== RECORDS SUPPLIED

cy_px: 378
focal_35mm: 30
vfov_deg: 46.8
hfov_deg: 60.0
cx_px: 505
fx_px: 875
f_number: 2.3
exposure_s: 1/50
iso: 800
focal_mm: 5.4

====
== RECORDS SUPPLIED

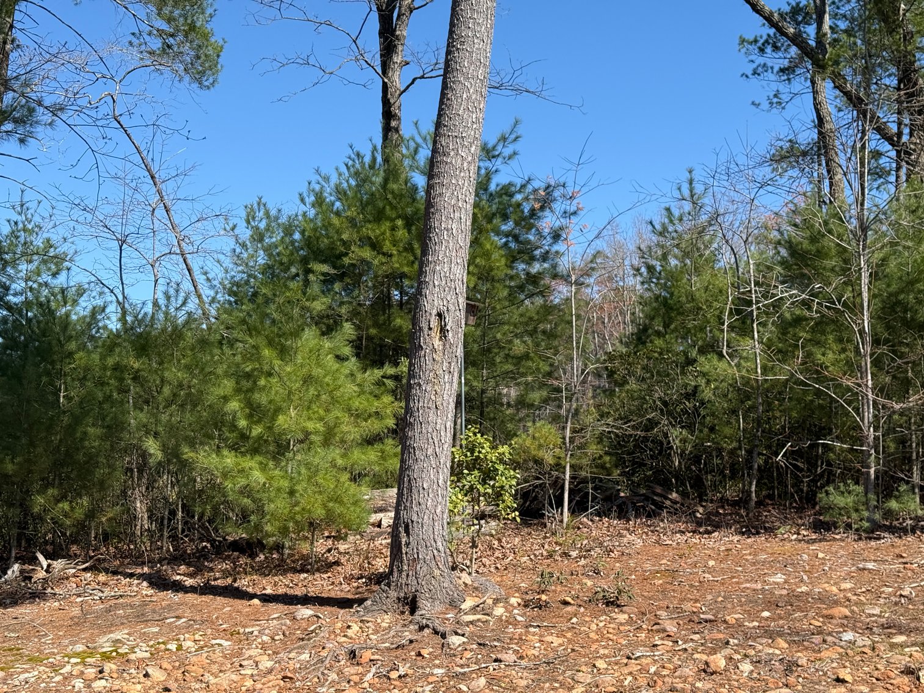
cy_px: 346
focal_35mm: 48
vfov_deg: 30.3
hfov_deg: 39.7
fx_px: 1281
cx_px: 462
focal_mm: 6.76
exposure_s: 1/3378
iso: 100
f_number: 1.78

====
== RECORDS SUPPLIED

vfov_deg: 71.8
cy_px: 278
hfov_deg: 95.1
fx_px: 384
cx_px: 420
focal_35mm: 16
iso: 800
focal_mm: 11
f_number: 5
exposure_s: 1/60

====

DESCRIPTION OF THE TASK
Send back exactly the lines of the listing above starting at the one with "focal_35mm: 30" and ending at the one with "focal_mm: 5.4", inclusive, and no others.

WRITTEN ANSWER
focal_35mm: 30
vfov_deg: 46.8
hfov_deg: 60.0
cx_px: 505
fx_px: 875
f_number: 2.3
exposure_s: 1/50
iso: 800
focal_mm: 5.4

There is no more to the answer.